EXERCISE DESCRIPTION
Return, unchanged, the lines of the records from the line containing "Document page, 1500x1125 pixels." through the line containing "title MBean Server [75, 122, 1438, 228]", including both of those lines.

Region boundary records

※

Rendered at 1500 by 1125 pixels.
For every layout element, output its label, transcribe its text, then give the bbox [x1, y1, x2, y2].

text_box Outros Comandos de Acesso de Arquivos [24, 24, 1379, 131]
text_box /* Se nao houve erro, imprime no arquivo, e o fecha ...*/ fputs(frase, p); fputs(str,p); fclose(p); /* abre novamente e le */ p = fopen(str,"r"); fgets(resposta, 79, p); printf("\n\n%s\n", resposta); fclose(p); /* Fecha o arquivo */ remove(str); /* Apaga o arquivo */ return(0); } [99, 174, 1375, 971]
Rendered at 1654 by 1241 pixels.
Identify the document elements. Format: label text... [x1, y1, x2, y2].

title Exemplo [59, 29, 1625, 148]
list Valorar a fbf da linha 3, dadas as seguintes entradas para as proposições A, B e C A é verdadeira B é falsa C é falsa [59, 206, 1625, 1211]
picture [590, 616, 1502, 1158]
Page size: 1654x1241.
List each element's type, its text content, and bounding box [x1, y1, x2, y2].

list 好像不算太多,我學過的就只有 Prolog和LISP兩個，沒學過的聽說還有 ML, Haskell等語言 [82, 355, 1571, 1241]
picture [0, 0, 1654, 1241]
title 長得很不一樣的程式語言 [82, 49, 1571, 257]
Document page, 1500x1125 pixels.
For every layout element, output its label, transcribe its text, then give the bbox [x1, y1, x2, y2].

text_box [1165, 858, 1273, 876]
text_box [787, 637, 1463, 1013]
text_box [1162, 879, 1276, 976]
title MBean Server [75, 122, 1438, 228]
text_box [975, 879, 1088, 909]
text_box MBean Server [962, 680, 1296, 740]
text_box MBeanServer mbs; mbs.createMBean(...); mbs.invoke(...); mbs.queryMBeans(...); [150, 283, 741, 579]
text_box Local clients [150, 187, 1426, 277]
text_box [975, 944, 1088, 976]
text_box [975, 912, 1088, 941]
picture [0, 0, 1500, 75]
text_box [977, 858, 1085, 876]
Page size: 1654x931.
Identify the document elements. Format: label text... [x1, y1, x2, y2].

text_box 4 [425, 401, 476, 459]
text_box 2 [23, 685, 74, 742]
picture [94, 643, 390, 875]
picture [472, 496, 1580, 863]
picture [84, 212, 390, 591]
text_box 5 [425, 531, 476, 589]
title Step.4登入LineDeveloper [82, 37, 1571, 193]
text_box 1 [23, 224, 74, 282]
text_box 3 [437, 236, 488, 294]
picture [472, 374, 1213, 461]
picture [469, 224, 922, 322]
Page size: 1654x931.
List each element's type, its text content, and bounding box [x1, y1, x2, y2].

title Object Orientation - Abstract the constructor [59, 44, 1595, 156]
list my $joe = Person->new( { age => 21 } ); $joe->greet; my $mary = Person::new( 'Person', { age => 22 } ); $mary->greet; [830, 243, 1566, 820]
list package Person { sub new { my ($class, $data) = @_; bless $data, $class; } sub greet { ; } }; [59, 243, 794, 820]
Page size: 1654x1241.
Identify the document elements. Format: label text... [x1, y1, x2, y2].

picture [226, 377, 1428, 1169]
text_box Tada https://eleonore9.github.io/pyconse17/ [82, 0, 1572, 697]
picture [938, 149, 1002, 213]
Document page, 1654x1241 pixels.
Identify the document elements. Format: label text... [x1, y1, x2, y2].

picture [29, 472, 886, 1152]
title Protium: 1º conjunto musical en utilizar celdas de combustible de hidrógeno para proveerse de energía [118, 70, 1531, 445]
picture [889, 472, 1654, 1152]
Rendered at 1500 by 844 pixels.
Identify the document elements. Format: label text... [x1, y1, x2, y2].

※

ANSWER IN FULL
Document page, 1500x1125 pixels.
For every layout element, output its label, transcribe its text, then give the bbox [x1, y1, x2, y2].

text_box [1165, 858, 1273, 876]
text_box [787, 637, 1463, 1013]
text_box [1162, 879, 1276, 976]
title MBean Server [75, 122, 1438, 228]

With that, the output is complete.